Vem o release, sai nos meios de comunicação, por mais incrível que seja. Pode ser o boimate, o famoso primeiro de abril de uma revista científica que foi aceito como verdade por aqui (tratava-se de um fantasioso cruzamento de bois com tomates, que permitiria produzir hambúrguer com molho de maneira muito econômica). Pode ser a Bomba Étnica, que ao explodir mataria apenas palestinos e pouparia os israelenses (talvez fosse dotada de explosivos inteligentes, que escaneariam a carteira de identidade ou o passaporte do cidadão antes de decidir se iriam ou não atingi-lo). Pode ser a migração em massa de dez milhões de japoneses para o Brasil (e como viriam - a nado?).
Tudo isso saiu na imprensa como se fosse notícia. E as peneiras do que é ou não verossímil continuam furadas. Há dias, noticiou-se amplamente que o prefeito de São Bernardo, SP, Luiz Marinho, em sua visita à Suécia a convite da Saab, voou num caça supersônico Gripen NG, um dos que podem ser comprados pela FAB. Havia até foto de Marinho, compenetrado, com roupa antigravidade. Super high-tech.

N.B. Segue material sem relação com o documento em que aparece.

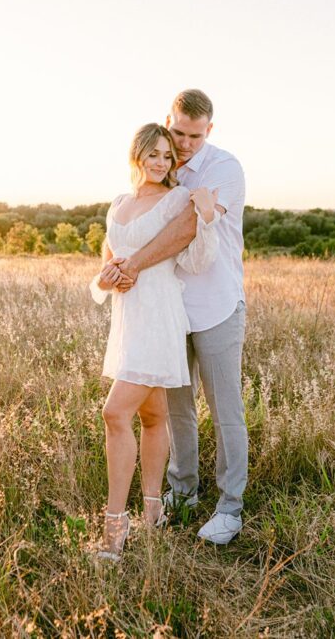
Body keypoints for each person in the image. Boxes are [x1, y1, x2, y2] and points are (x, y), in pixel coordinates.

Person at [109, 89, 247, 545]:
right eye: (177, 133)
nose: (184, 143)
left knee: (225, 411)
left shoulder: (223, 169)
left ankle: (230, 508)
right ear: (168, 122)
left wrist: (132, 265)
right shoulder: (162, 168)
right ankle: (182, 494)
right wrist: (117, 264)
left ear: (209, 129)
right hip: (169, 311)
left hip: (215, 306)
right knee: (176, 410)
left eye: (194, 135)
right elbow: (128, 228)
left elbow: (186, 229)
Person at [89, 123, 219, 561]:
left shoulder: (178, 199)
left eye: (168, 155)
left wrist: (205, 216)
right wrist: (106, 279)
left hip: (160, 316)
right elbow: (108, 262)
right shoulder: (120, 204)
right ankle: (154, 512)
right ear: (137, 156)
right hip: (128, 318)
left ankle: (114, 528)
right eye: (154, 154)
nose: (162, 162)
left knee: (114, 412)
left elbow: (197, 257)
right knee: (153, 415)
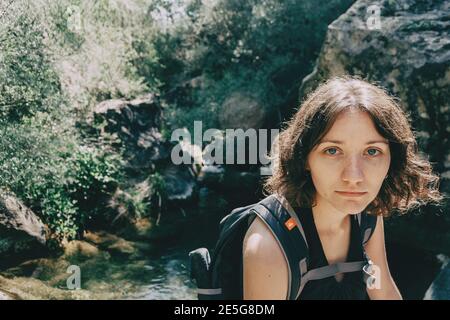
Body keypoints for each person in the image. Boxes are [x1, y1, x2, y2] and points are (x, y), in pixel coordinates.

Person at [243, 76, 444, 300]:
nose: (354, 177)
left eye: (371, 152)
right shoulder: (269, 248)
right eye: (332, 150)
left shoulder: (366, 214)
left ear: (392, 160)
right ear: (304, 158)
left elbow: (382, 288)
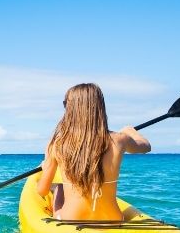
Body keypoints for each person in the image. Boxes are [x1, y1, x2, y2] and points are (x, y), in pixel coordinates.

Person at [36, 83, 151, 221]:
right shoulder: (120, 139)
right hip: (113, 220)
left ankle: (59, 191)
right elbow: (146, 147)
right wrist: (131, 132)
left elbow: (42, 190)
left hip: (70, 220)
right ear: (99, 107)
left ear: (70, 108)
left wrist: (45, 167)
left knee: (59, 189)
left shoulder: (57, 143)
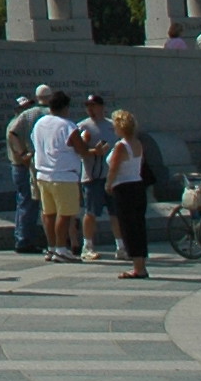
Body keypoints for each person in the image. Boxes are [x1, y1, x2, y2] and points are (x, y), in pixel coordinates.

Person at [30, 88, 85, 262]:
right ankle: (61, 248)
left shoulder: (39, 123)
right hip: (64, 174)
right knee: (65, 213)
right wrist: (95, 150)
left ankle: (52, 247)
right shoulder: (67, 125)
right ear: (65, 107)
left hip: (43, 174)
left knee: (49, 213)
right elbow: (81, 148)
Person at [106, 109, 154, 278]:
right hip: (138, 186)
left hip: (123, 187)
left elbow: (114, 167)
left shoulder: (121, 145)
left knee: (128, 227)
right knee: (138, 226)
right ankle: (141, 264)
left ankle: (138, 267)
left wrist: (108, 183)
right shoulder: (137, 143)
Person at [4, 88, 51, 255]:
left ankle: (22, 237)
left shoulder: (26, 120)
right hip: (21, 167)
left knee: (25, 202)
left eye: (29, 105)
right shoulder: (16, 122)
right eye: (23, 106)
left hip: (22, 166)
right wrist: (23, 154)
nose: (27, 108)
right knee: (28, 203)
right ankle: (24, 240)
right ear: (17, 109)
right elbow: (12, 134)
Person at [73, 94, 118, 262]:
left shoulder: (112, 126)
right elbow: (77, 149)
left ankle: (120, 246)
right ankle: (88, 245)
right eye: (88, 106)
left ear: (101, 107)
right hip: (92, 176)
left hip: (111, 175)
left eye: (94, 106)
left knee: (115, 212)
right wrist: (93, 151)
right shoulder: (82, 126)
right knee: (91, 212)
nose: (91, 110)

É curioso: uma das características mais discutidas do equipamento sueco é que ainda está em projeto. Dizem seus partidários que, ao participar do desenvolvimento do projeto, o Brasil terá uma chance única de absorver tecnologia, o que seria impossível se adquirisse um avião já pronto, como seus concorrentes Rafale e F-18. Dizem seus adversários que, por não estar pronto, não é possível avaliar corretamente seu custo e seu desempenho. Pois bem: se o avião ainda está em projeto, como é que o prefeito de São Bernardo voou nele?De acordo com as informações da Saab, há um Gripen NG em testes de voo - ou seja, essa história de participação no desenvolvimento do projeto talvez seja uma participaçãozinha, a do finzinho da construção.
Mas nenhum jornalista teve a curiosidade de fazer-lhe essa pergunta.
Uma outra dúvida que ninguém mencionou em nossos meios de comunicação: de acordo com as informações da Saab, o caça Gripen NG é monoposto, ou seja, só tem lugar para o piloto. Se não há lugar para outra pessoa, como terá sido acomodado o prefeito supersônico?
Escondidinho, escondidinho
Não procure esta notícia nos meios de comunicação convencionais: foi ignorada. Quem a passou a este Observatório foi um médico do ABC paulista, Nelson Nisenbaum: o Conselho Regional de Medicina do Distrito Federal abriu processo ético-profissional contra 18 dos médicos que atenderam o sargento Laci Marinho de Araújo no Hospital Geral de Brasília, entre 2006 e 2008. Laci é homossexual e mantém relação estável com outro militar, o que já lhe rendeu muitos aborrecimentos nas Forças Armadas.
De acordo com o parecer, aprovado por unanimidade pelo Conselho, os médicos contribuíram "em maior ou menor gravame para o clima de tortura psicológica que viveu na época e talvez ainda viva hoje". Algumas das infrações ético-profissionais apontadas no parecer: "autorizar a prisão arbitrária de ser humano doente, em gozo de licença médica concedida por outro médico" e "internar uma pessoa compulsoriamente".
Os profissionais dos meios de comunicação normalmente têm comportamento menos preconceituoso que o da média da população. Mas os meios de comunicação, quando tratam de homossexualismo, o fazem com grande receio. De preferência, jogam o assunto de volta para o armário.